In a long-expected development, the former top aide to Orleans Parish Sheriff Marlin Gusman has been charged with conspiracy to commit wire fraud for his alleged role in a scheme to rip off businesses that hired off-duty Sheriff’s Office deputies to work private security shifts.
Former Chief Deputy Gerald “Jerry” Ursin Jr. was charged Tuesday in a so-called bill of information rather than a grand jury indictment, generally a sign that a plea deal has been reached.
“Jerry Ursin has had a distinguished career in law enforcement,” Ursin’s attorney, Pat Fanning, said Tuesday. “He has made a mistake that he has accepted responsibility for, and we’ll go forward from here.”
The investigation into the detail scheme already netted another top aide from the Sheriff’s Office: Roy Austin, a former colonel who organized the private security details and got a fee for doing so.
Austin pleaded guilty last month to inflating his invoices by charging businesses, festival organizers and Mardi Gras krewes for the services of “ghost” deputies who did not actually work any security details.
Court documents filed Tuesday morning charge that Austin shared some of his ill-gotten gains with Ursin by drafting checks made out to relatives of Ursin “under the fraudulent guise of payments for detail work.”
Ursin, the documents say, had “respective family members endorse the checks for subsequent deposit.”
The bill of information lays out eight occasions between 2010 and 2013 on which Ursin is accused of accepting checks through relatives in this fashion. Those checks totaled $2,775.
The court documents in the two cases suggest that Austin was the lead player in the scheme. He had set up a private company, Austin Sales and Service, that provided off-duty deputies for security details, and he had a free hand in deploying deputies for such work.
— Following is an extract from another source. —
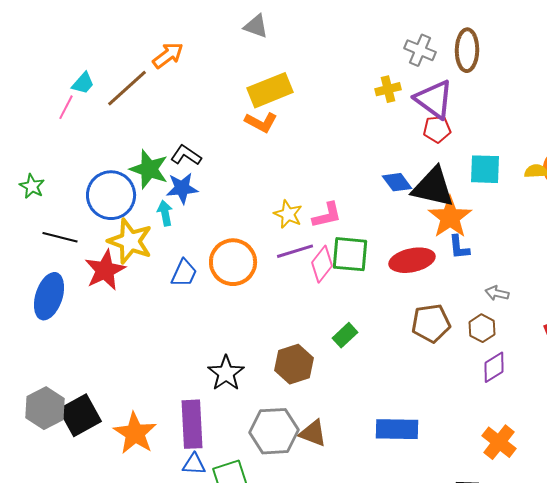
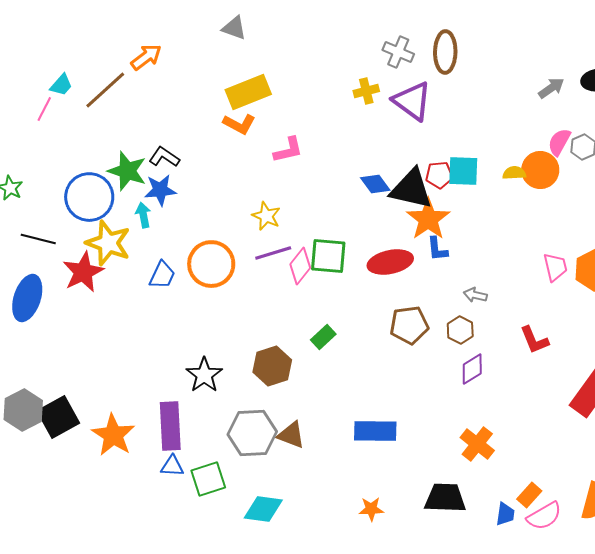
red pentagon: (437, 129) -> (439, 175), moved
pink L-shape: (327, 215) -> (288, 150), moved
Austin admitted pocketing at least $83,000 in bogus charges, and a legislative audit that was released around the same time he was charged suggests the actual amount he overbilled was substantially more.
Ursin, by comparison, is alleged to have accepted relatively small amounts from Austin.
Ursin’s case has been assigned to U.S. District Judge Eldon Fallon. His arraignment is set for July 6.
While the charges are the first faced by Ursin, 62, the former top deputy’s ethics have been called into question in the past.
In 2003, Ursin retired from the New Orleans Police Department while facing an allegation that he had lied about having an undergraduate degree.
A decade later, The Lens raised questions about the business relationship between the Sheriff’s Office and an office supply company owned by Ursin’s in-laws. The local news website found that the firm, Metro Business Supplies, increased its billings to the Sheriff’s Office significantly starting in 2008, the year Ursin was hired.
The charges against Ursin came on the same day that Gusman and federal authorities announced an agreement that essentially will take the city’s troubled jail — the sheriff’s main responsibility — out of Gusman’s control.
Austin and Ursin are the latest in a series of top employees at the scandal-plagued Sheriff’s Office to face prosecution.
John Sens, the office’s former purchasing manager and a brother of Municipal Court Judge Paul Sens, admitted to a kickback and bid-rigging scheme involving at least two contractors who did work for the Sheriff’s Office. Sens was sentenced to five years in prison in connection with that scheme.
Gerard Hoffman Jr., the sheriff’s former maintenance head, received probation in that case.